I have 43 xlsx files which I loaded in to a list in R:
file.list <- list.files(recursive=T,pattern='*.xlsx')
dat = lapply(file.list, function(i){
x = read_xlsx(i, sheet=1, col_names = T)
# Create column with file name
x$file = i
# Return data
x
})
I then added some column names:
my_names <- c("ID", "UDLIGNNR","BILAGNR", "AKT", "BA",
"IART", "HTRANS", "DTRANS", "BELOB", "REGD",
"BOGFD", "VALORD", "UDLIGND",
"UÅ", "AFSTEMNGL", "NRBASIS","FIBILAG", "FILE")
dat <- lapply(dat, setNames, my_names)
Then I removed some columns:
dat <- lapply(dat, function(x) { x["UÅ"] <- NULL; x })
dat <- lapply(dat, function(x) { x["FIBILAG"] <- NULL; x })
I don't really need to remove them, but when I tried to merge the dataframes I kept getting errors about the class of these. So I just removed them.
Then I changes all my columns to character. I'm kinda new to R, so I'm aware that this code isn't very sexy and you probably could have made a loop or just one function for this. But this is what I did:
dat <- lapply(dat, function(x) { x["ID"] <- as.character(x["ID"]); x })
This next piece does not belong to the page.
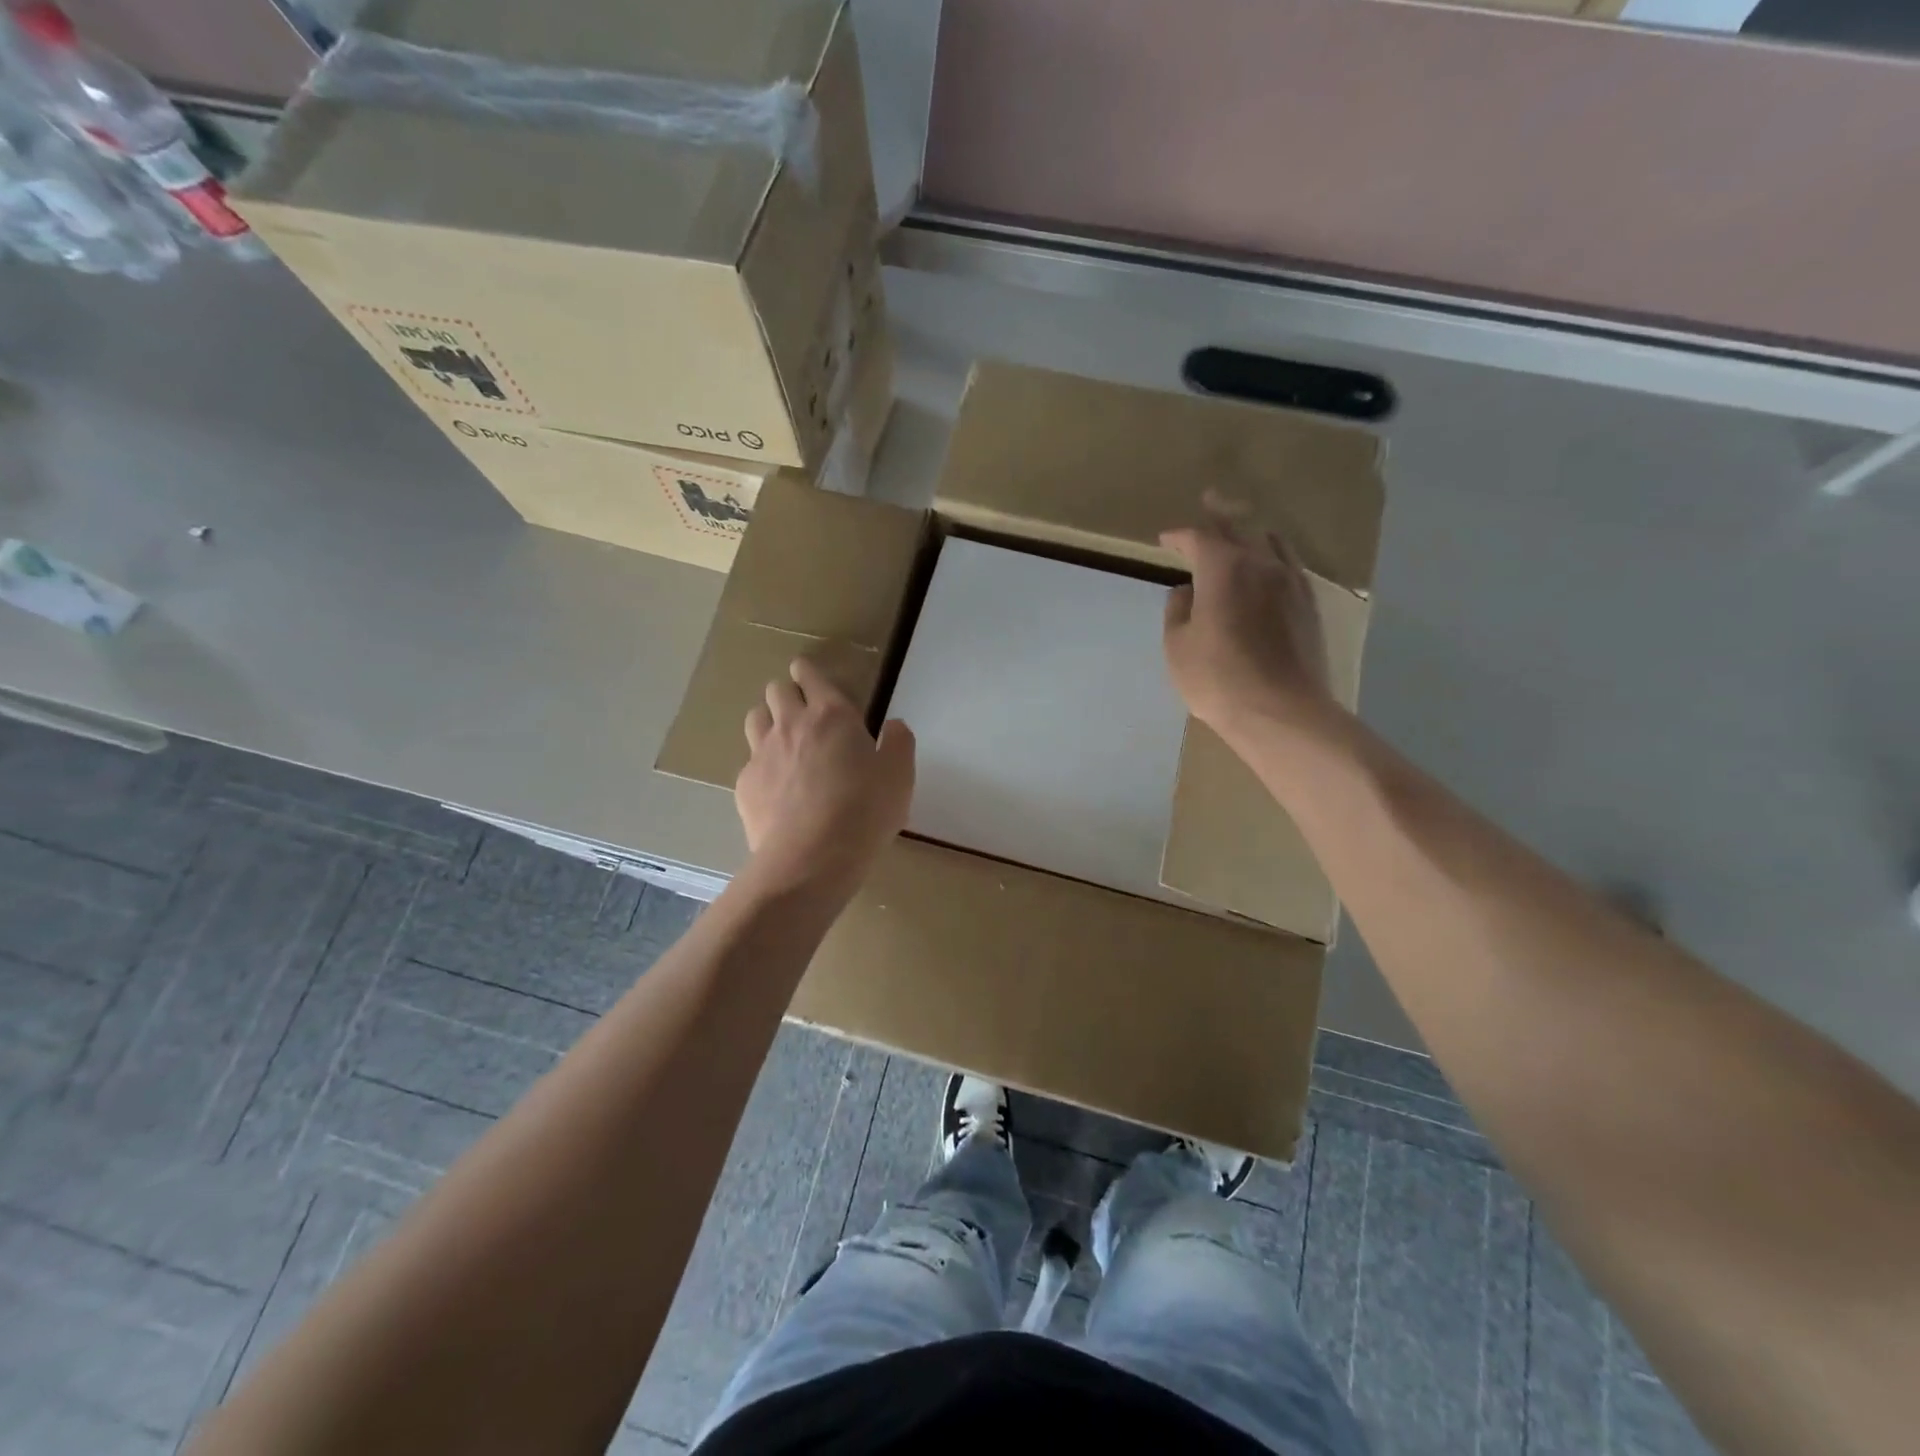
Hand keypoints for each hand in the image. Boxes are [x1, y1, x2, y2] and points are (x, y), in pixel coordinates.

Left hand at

[I did the same for all columns]
And then I go and bind the data.
df <- rbindlist(dat)
EDIT:
I've found that it isn't my binding methods that's the problem (thank you for your inputs on that). I've deleted the part about the binding methods.
The problem lies in how I change the coltypes on my columns in my dataframes within the list.
I've also tried:
dat <- lapply(dat, function(x) { x[,"ID"] <- as.character(x[,"ID"]); x })
I added a comma before "ID". This didn't help. I feel like I need to use unlist, but I'm not sure how to use it here?